Training the Next Generation
Anderson wears a third hat, directing the UCSF Medical Scientist Training Program (MSTP). It is one of 43 centers nationally receiving NIH funding to train students earning a combined MD/PhD degree. In its latest grant renewal process, UCSF’s MSTP program was recognized as one of the best in the country. It accepts 12 outstanding trainees annually.
"These are really bright students," says Anderson. "But the world has gotten more complicated. Both clinical and science training are getting longer. People are in their late 30s or early 40s, starting families, and are just now getting their first job and applying for their first independent grant."
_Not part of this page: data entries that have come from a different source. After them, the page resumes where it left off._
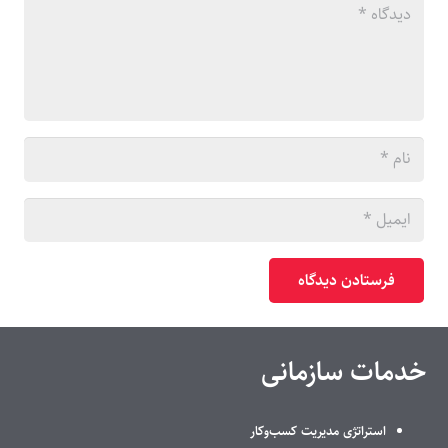
فرستادن دیدگاه
خدمات سازمانی
استراتژی مدیریت کسب‌وکار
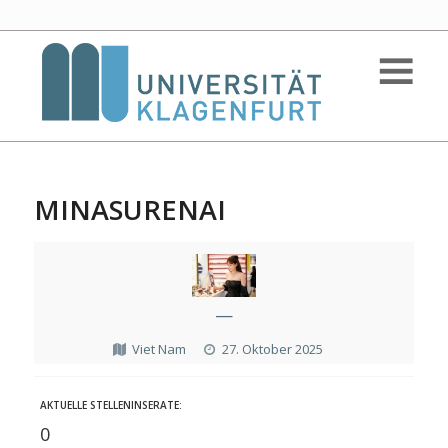
MINASURENAI
—
Viet Nam
27. Oktober 2025
AKTUELLE STELLENINSERATE:
0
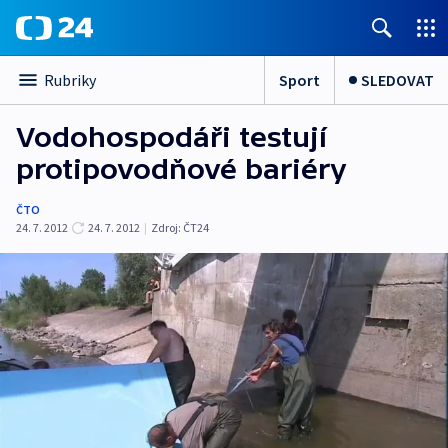
Sport
SLEDOVAT
Rubriky
Vodohospodáři testují
protipovodňové bariéry
ČTO
24. 7. 2012
24. 7. 2012
|
Zdroj:
ČT24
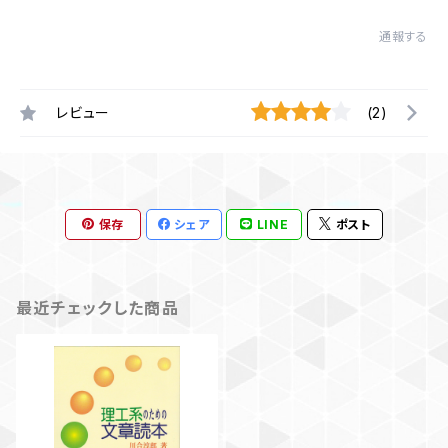
通報する
レビュー
(2)
保存
シェア
LINE
ポスト
最近チェックした商品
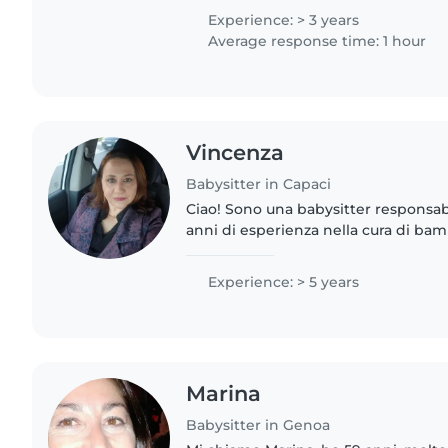
compiti per bambini e ragazzo..
Experience: > 3 years
Average response time: 1 hour
Vincenza
Babysitter in Capaci
Ciao! Sono una babysitter responsab
anni di esperienza nella cura di bam
e in età da asilo nido. Ho una grand
musica e mi..
Experience: > 5 years
Marina
Babysitter in Genoa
Anderson worries that some trainees opt out of physician-scientist careers for financial reasons, choosing instead to become full-time clinicians or industry researchers. "We need to be much more supportive of people, particularly when they are finishing their training but aren’t quite ready to start their own lab," says Anderson. "Right now, it’s sink or swim: if you get funding, we’ll let you stay around.
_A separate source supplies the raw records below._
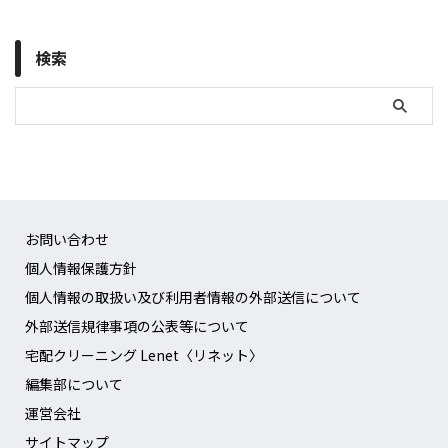
検索
お問い合わせ
個人情報保護方針
個人情報の取扱い及び利用者情報の外部送信について
外部送信規律事項の公表等について
宅配クリーニング Lenet〈リネット〉
編集部について
運営会社
サイトマップ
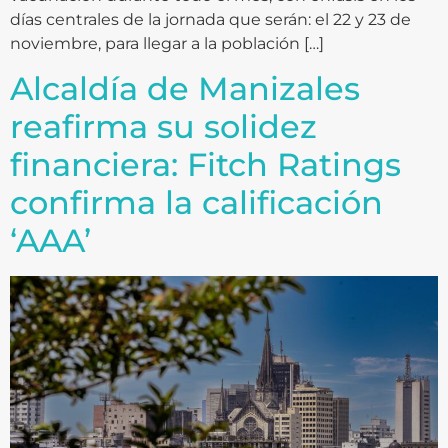
días centrales de la jornada que serán: el 22 y 23 de
noviembre, para llegar a la población […]
Alcaldía de Manizales
reafirma su solidez
financiera: Fitch Ratings
confirma la calificación
‘AAA’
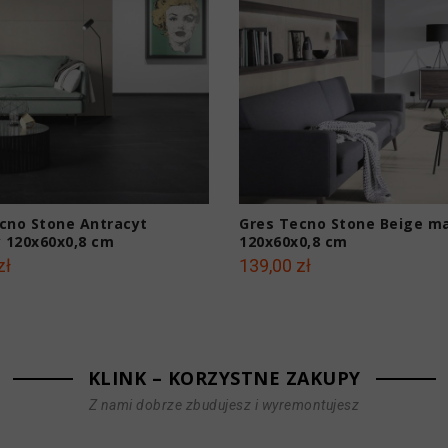
cno Stone Antracyt
Gres Tecno Stone Beige m
 120x60x0,8 cm
120x60x0,8 cm
zł
139,00 zł
KLINK – KORZYSTNE ZAKUPY
Z nami dobrze zbudujesz i wyremontujesz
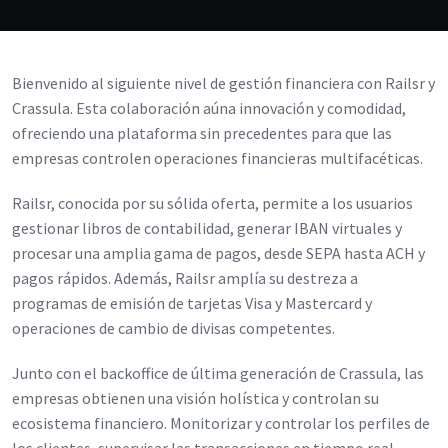
Bienvenido al siguiente nivel de gestión financiera con Railsr y
Crassula. Esta colaboración aúna innovación y comodidad,
ofreciendo una plataforma sin precedentes para que las
empresas controlen operaciones financieras multifacéticas.
Railsr, conocida por su sólida oferta, permite a los usuarios
gestionar libros de contabilidad, generar IBAN virtuales y
procesar una amplia gama de pagos, desde SEPA hasta ACH y
pagos rápidos. Además, Railsr amplía su destreza a
programas de emisión de tarjetas Visa y Mastercard y
operaciones de cambio de divisas competentes.
Junto con el backoffice de última generación de Crassula, las
empresas obtienen una visión holística y controlan su
ecosistema financiero. Monitorizar y controlar los perfiles de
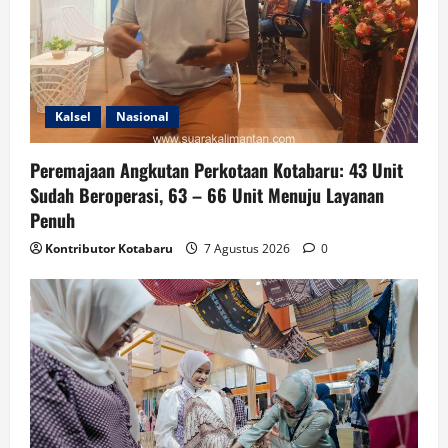
Kalsel
Nasional
Peremajaan Angkutan Perkotaan Kotabaru: 43 Unit
Sudah Beroperasi, 63 – 66 Unit Menuju Layanan
Penuh
Kontributor Kotabaru
7 Agustus 2026
0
"These are tough things to navigate," he says. "When I was a postdoc, I looked at a private practice job for these very reasons. Ultimately, I found that finding the answer to an important scientific question and the thrill of new discovery was too enticing. If you get through all the obstacles, it can be a really rewarding and fantastic job.
"I don’t think that any department is going to be on the cutting edge if we only have clinicians that spend a little bit of their time doing investigation, or basic scientists who occasionally try to find clinical relevance for what they’re doing," says Anderson. "This is what UCSF as an institution is about – translating discoveries to help human health."